Textabschnitt:
:::

STZ, April 2023 - Mit der Elektrifizierung von Personenwagen und Nutzfahrzeugen verliert der Verbrennungsmotor an Bedeutung. Ausgedient haben Otto- und Dieselmotoren auf absehbare Zeit aber nicht, denn in bestimmten Anwendungen sind sie nur schwer substituierbar. Ein in den letzten Jahren neu aufgebautes Forschungszentrum an der Fachhochschule Nordwestschweiz erarbeitet Grundlagen, um Grossmotoren nachhaltiger zu machen. Im Zentrum stehen Verbrennungsprozesse mit klimaneutralen Treibstoffen.

:::

Gegebene Angaben:
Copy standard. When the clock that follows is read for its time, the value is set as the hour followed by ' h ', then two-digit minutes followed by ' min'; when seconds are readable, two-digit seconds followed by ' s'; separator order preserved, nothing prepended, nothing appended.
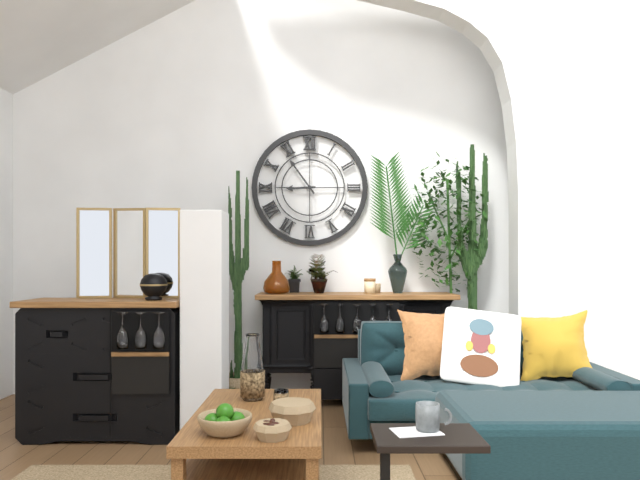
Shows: 8 h 54 min
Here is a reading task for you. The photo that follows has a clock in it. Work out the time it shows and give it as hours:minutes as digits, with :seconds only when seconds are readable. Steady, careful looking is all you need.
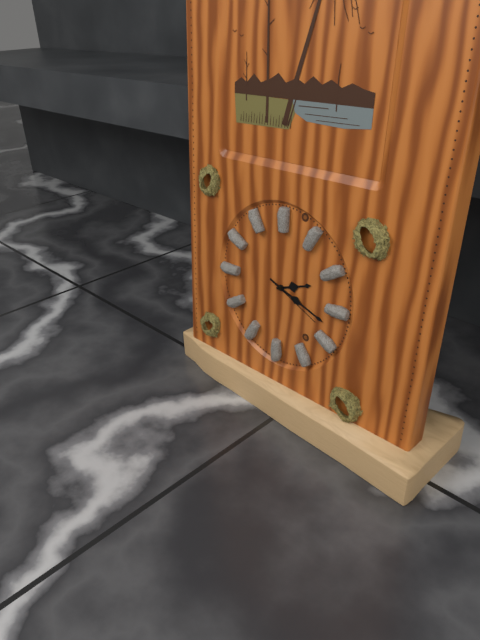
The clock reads 2:18:19
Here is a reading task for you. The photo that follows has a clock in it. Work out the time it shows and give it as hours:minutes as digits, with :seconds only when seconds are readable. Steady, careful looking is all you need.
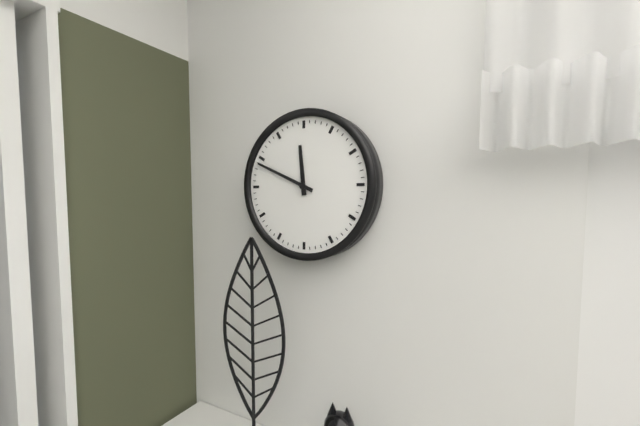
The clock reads 11:49
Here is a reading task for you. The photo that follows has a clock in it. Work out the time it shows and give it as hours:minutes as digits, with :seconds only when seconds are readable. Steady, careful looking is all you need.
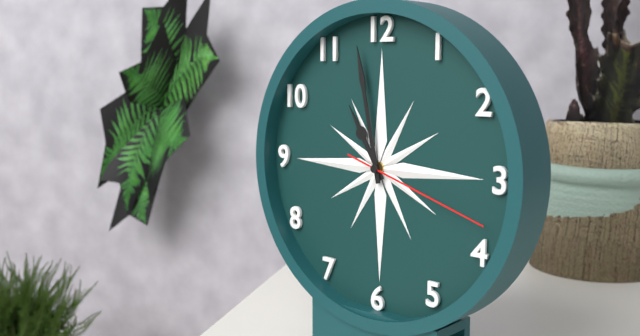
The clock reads 10:58:18
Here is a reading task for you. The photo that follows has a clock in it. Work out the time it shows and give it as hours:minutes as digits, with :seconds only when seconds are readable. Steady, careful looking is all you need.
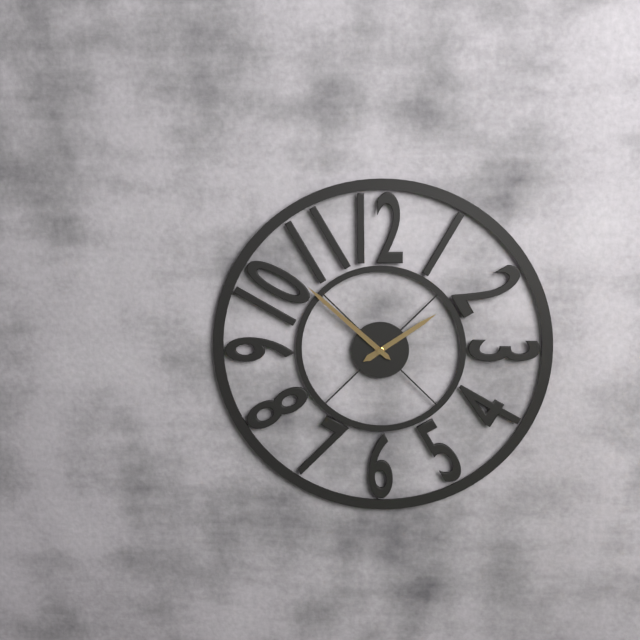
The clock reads 1:52
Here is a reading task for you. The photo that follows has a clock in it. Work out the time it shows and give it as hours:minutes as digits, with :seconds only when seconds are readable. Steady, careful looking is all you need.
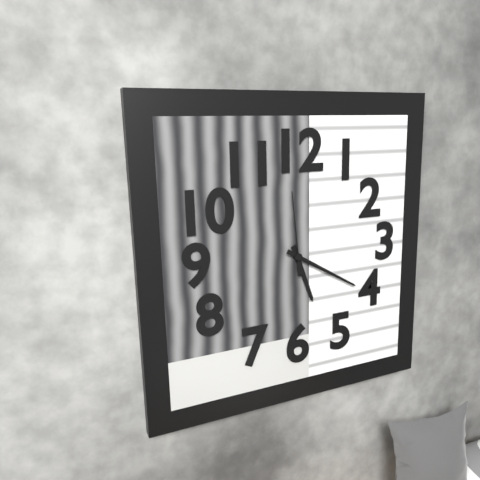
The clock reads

:::

Arbeitsauftrag:
Beantworten Sie anhand des Textabschnitts über Grossmotoren kurz die folgenden Fragen:
1. Wodurch verliert der Verbrennungsmotor an Bedeutung?
2. An welcher Hochschule wurde das Forschungszentrum aufgebaut?
3. Was steht im Zentrum der Forschung?

Richtige Antwort:
1. Durch die Elektrifizierung von Personenwagen und Nutzfahrzeugen.
2. An der Fachhochschule Nordwestschweiz.
3. Verbrennungsprozesse mit klimaneutralen Treibstoffen.